EXERCISE:
Repeat the records exactly, so that each line matches the original.

LISTED ENTRIES:
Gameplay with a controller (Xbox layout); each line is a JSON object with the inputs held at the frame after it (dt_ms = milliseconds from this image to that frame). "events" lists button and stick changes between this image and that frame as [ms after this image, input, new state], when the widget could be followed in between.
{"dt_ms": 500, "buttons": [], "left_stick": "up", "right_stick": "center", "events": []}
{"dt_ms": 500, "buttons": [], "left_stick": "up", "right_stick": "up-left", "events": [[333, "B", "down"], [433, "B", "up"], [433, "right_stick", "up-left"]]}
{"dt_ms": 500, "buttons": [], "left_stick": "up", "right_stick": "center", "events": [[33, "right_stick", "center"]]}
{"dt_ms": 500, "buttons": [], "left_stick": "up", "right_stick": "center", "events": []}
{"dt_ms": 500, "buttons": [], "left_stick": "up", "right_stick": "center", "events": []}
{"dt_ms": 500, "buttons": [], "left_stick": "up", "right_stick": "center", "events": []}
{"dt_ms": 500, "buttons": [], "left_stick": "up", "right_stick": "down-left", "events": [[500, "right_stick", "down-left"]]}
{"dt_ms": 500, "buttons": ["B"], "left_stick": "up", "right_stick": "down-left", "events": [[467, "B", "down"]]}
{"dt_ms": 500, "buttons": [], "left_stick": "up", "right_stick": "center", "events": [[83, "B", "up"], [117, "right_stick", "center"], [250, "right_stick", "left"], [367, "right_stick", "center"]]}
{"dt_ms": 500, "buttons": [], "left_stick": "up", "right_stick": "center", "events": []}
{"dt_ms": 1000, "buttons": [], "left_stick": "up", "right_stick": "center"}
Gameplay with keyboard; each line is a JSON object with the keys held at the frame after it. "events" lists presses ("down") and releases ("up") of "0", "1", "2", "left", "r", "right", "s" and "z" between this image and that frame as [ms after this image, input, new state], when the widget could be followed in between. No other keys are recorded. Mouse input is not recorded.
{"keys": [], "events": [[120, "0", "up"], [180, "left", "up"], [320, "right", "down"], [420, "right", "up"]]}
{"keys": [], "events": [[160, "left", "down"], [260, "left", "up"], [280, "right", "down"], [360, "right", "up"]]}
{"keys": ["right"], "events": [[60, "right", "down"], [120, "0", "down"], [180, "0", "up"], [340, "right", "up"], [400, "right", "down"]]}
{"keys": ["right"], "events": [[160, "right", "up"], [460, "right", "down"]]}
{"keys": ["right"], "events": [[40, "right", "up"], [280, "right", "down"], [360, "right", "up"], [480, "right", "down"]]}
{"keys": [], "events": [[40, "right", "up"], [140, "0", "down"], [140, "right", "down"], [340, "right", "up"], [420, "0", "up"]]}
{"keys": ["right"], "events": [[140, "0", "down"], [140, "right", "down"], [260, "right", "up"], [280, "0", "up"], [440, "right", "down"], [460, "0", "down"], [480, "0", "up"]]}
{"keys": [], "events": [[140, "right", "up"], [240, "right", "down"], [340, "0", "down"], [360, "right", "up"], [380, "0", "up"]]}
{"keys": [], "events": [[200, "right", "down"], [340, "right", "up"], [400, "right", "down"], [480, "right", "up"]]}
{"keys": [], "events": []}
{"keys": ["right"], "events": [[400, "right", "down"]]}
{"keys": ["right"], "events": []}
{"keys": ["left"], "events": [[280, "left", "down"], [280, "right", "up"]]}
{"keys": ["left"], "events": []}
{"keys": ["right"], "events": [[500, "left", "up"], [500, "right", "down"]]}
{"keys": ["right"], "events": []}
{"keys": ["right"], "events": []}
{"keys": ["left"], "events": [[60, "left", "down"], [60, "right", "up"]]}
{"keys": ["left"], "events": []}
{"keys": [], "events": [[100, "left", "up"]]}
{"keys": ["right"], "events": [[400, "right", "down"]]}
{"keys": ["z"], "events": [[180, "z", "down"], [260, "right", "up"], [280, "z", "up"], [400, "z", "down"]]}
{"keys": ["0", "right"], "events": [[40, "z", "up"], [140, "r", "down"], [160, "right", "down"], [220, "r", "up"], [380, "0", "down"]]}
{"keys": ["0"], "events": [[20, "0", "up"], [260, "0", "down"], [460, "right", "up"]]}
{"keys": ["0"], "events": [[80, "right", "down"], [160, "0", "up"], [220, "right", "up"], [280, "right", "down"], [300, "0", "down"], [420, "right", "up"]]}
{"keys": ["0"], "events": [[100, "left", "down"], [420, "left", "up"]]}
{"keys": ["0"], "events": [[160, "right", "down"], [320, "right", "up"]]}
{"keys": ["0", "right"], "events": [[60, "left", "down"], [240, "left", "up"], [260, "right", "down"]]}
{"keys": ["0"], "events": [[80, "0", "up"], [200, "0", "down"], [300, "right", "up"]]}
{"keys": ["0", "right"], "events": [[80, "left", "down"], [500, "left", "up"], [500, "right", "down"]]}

REPLY:
Gameplay with a controller (Xbox layout); each line is a JSON object with the inputs held at the frame after it (dt_ms = milliseconds from this image to that frame). "events" lists button and stick changes between this image and that frame as [ms after this image, input, new state], when the widget could be followed in between.
{"dt_ms": 500, "buttons": [], "left_stick": "up", "right_stick": "center", "events": []}
{"dt_ms": 500, "buttons": [], "left_stick": "up", "right_stick": "up-left", "events": [[333, "B", "down"], [433, "B", "up"], [433, "right_stick", "up-left"]]}
{"dt_ms": 500, "buttons": [], "left_stick": "up", "right_stick": "center", "events": [[33, "right_stick", "center"]]}
{"dt_ms": 500, "buttons": [], "left_stick": "up", "right_stick": "center", "events": []}
{"dt_ms": 500, "buttons": [], "left_stick": "up", "right_stick": "center", "events": []}
{"dt_ms": 500, "buttons": [], "left_stick": "up", "right_stick": "center", "events": []}
{"dt_ms": 500, "buttons": [], "left_stick": "up", "right_stick": "down-left", "events": [[500, "right_stick", "down-left"]]}
{"dt_ms": 500, "buttons": ["B"], "left_stick": "up", "right_stick": "down-left", "events": [[467, "B", "down"]]}
{"dt_ms": 500, "buttons": [], "left_stick": "up", "right_stick": "center", "events": [[83, "B", "up"], [117, "right_stick", "center"], [250, "right_stick", "left"], [367, "right_stick", "center"]]}
{"dt_ms": 500, "buttons": [], "left_stick": "up", "right_stick": "center", "events": []}
{"dt_ms": 1000, "buttons": [], "left_stick": "up", "right_stick": "center"}
Gameplay with keyboard; each line is a JSON object with the keys held at the frame after it. "events" lists presses ("down") and releases ("up") of "0", "1", "2", "left", "r", "right", "s" and "z" between this image and that frame as [ms after this image, input, new state], when the widget could be followed in between. No other keys are recorded. Mouse input is not recorded.
{"keys": [], "events": [[120, "0", "up"], [180, "left", "up"], [320, "right", "down"], [420, "right", "up"]]}
{"keys": [], "events": [[160, "left", "down"], [260, "left", "up"], [280, "right", "down"], [360, "right", "up"]]}
{"keys": ["right"], "events": [[60, "right", "down"], [120, "0", "down"], [180, "0", "up"], [340, "right", "up"], [400, "right", "down"]]}
{"keys": ["right"], "events": [[160, "right", "up"], [460, "right", "down"]]}
{"keys": ["right"], "events": [[40, "right", "up"], [280, "right", "down"], [360, "right", "up"], [480, "right", "down"]]}
{"keys": [], "events": [[40, "right", "up"], [140, "0", "down"], [140, "right", "down"], [340, "right", "up"], [420, "0", "up"]]}
{"keys": ["right"], "events": [[140, "0", "down"], [140, "right", "down"], [260, "right", "up"], [280, "0", "up"], [440, "right", "down"], [460, "0", "down"], [480, "0", "up"]]}
{"keys": [], "events": [[140, "right", "up"], [240, "right", "down"], [340, "0", "down"], [360, "right", "up"], [380, "0", "up"]]}
{"keys": [], "events": [[200, "right", "down"], [340, "right", "up"], [400, "right", "down"], [480, "right", "up"]]}
{"keys": [], "events": []}
{"keys": ["right"], "events": [[400, "right", "down"]]}
{"keys": ["right"], "events": []}
{"keys": ["left"], "events": [[280, "left", "down"], [280, "right", "up"]]}
{"keys": ["left"], "events": []}
{"keys": ["right"], "events": [[500, "left", "up"], [500, "right", "down"]]}
{"keys": ["right"], "events": []}
{"keys": ["right"], "events": []}
{"keys": ["left"], "events": [[60, "left", "down"], [60, "right", "up"]]}
{"keys": ["left"], "events": []}
{"keys": [], "events": [[100, "left", "up"]]}
{"keys": ["right"], "events": [[400, "right", "down"]]}
{"keys": ["z"], "events": [[180, "z", "down"], [260, "right", "up"], [280, "z", "up"], [400, "z", "down"]]}
{"keys": ["0", "right"], "events": [[40, "z", "up"], [140, "r", "down"], [160, "right", "down"], [220, "r", "up"], [380, "0", "down"]]}
{"keys": ["0"], "events": [[20, "0", "up"], [260, "0", "down"], [460, "right", "up"]]}
{"keys": ["0"], "events": [[80, "right", "down"], [160, "0", "up"], [220, "right", "up"], [280, "right", "down"], [300, "0", "down"], [420, "right", "up"]]}
{"keys": ["0"], "events": [[100, "left", "down"], [420, "left", "up"]]}
{"keys": ["0"], "events": [[160, "right", "down"], [320, "right", "up"]]}
{"keys": ["0", "right"], "events": [[60, "left", "down"], [240, "left", "up"], [260, "right", "down"]]}
{"keys": ["0"], "events": [[80, "0", "up"], [200, "0", "down"], [300, "right", "up"]]}
{"keys": ["0", "right"], "events": [[80, "left", "down"], [500, "left", "up"], [500, "right", "down"]]}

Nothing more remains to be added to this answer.